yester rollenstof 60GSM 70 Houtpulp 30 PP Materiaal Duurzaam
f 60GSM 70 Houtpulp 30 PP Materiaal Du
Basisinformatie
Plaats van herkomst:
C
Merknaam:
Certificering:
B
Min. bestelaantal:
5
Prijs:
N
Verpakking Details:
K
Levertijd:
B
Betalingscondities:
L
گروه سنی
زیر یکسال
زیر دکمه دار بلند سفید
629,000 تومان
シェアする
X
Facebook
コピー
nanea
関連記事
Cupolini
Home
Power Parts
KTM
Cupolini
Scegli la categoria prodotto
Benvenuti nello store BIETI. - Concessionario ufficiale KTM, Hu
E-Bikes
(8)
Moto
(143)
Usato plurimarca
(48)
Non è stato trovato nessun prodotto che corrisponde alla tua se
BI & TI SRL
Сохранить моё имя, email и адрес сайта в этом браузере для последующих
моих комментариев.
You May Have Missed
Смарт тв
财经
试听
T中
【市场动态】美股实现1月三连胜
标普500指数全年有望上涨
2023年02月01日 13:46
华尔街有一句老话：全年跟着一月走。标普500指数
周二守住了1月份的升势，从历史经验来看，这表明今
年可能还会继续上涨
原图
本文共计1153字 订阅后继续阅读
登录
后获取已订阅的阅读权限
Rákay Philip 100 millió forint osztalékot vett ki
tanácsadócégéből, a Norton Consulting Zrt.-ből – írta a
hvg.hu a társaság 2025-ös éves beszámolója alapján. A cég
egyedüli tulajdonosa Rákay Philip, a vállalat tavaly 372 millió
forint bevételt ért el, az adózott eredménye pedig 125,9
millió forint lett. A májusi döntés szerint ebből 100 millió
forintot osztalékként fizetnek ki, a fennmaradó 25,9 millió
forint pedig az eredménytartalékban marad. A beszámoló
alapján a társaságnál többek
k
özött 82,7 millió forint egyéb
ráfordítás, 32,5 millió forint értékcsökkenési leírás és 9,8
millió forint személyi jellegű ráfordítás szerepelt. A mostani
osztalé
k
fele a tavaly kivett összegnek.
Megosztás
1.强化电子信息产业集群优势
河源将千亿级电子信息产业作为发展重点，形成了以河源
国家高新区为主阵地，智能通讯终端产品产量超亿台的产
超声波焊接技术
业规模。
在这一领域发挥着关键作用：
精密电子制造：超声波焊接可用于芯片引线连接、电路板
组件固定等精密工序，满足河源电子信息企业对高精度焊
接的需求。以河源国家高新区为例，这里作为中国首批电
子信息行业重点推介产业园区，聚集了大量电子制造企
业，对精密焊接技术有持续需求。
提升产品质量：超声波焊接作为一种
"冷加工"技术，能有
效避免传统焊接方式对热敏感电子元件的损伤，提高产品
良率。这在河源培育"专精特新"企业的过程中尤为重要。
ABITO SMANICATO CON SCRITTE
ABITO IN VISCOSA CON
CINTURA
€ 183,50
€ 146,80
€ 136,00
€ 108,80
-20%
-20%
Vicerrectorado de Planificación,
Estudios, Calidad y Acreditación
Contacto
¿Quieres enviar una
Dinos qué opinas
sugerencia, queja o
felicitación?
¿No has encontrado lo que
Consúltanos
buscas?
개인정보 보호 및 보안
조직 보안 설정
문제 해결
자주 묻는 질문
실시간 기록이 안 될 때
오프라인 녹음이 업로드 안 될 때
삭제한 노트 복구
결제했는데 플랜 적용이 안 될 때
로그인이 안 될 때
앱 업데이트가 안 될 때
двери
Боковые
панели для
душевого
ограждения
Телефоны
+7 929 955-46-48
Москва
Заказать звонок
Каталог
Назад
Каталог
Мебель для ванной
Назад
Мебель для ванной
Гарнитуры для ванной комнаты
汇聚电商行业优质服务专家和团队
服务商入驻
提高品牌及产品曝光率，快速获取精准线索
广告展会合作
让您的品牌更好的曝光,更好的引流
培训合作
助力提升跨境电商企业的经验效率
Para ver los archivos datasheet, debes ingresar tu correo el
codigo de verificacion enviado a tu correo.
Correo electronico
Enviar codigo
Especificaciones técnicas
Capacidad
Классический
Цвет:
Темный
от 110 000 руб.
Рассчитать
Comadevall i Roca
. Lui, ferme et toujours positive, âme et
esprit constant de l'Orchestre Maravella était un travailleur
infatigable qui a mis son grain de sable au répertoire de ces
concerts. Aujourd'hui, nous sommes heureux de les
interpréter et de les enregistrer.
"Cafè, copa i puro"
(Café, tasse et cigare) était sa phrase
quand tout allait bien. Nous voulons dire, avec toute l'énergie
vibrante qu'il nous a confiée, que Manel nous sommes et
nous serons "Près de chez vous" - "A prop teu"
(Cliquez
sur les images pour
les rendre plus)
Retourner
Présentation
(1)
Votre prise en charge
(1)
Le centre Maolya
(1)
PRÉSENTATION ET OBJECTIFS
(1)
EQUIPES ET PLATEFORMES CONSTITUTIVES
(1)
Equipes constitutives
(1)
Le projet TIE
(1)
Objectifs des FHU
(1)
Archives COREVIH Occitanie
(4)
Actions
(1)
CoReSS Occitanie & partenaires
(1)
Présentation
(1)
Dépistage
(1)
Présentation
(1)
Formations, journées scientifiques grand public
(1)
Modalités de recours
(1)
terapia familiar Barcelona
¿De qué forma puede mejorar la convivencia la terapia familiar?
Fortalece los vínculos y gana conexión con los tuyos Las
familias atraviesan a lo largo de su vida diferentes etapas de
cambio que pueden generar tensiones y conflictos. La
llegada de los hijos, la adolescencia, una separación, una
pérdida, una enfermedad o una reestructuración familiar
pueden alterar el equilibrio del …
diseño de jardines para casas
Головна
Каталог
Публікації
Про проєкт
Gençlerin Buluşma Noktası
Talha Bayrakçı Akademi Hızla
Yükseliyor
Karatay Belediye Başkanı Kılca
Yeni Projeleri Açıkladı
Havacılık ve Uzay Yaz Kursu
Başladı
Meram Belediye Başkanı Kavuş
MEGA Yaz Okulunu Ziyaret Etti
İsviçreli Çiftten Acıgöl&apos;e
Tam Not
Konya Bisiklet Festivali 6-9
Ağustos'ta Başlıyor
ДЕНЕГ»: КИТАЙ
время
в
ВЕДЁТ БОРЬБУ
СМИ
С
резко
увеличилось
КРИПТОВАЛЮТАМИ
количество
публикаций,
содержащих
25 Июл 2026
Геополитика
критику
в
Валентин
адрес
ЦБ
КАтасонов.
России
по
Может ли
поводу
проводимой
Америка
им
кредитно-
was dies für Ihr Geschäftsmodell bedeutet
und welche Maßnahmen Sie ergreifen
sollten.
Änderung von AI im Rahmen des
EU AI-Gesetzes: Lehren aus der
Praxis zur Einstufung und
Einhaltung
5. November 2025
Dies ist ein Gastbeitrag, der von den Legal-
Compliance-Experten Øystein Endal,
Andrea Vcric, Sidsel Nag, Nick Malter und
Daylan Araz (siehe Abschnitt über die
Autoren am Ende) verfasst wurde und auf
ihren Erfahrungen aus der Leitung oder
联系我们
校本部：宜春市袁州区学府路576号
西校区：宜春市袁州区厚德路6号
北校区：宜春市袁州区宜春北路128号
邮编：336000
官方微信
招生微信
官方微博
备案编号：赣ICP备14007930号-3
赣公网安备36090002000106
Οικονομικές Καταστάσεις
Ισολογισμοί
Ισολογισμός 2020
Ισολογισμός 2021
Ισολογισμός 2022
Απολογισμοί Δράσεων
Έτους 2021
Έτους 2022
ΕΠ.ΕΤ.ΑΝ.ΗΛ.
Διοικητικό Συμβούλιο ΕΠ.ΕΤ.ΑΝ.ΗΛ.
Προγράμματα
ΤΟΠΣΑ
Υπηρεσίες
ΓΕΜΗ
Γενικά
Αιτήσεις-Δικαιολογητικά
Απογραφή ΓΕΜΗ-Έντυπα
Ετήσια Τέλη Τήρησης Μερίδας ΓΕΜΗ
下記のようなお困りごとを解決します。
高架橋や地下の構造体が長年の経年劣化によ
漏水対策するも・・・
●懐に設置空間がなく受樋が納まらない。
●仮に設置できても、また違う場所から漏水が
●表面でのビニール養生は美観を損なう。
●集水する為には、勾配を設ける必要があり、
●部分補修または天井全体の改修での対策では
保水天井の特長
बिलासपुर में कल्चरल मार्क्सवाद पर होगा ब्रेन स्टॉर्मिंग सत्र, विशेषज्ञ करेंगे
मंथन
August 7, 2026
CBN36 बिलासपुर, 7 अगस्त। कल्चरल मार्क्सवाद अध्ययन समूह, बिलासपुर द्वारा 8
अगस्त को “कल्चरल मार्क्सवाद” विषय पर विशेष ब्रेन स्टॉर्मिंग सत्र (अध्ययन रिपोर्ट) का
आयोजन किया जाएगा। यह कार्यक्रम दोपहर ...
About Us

■ ■ ■ ■ ■

▶ **TASK INSTRUCTIONS**
Pull out every line in the rows above that contains the word "Philip".

▶ **RESPONSE AREA**
Rákay Philip 100 millió forint osztalékot vett ki
egyedüli tulajdonosa Rákay Philip, a vállalat tavaly 372 millió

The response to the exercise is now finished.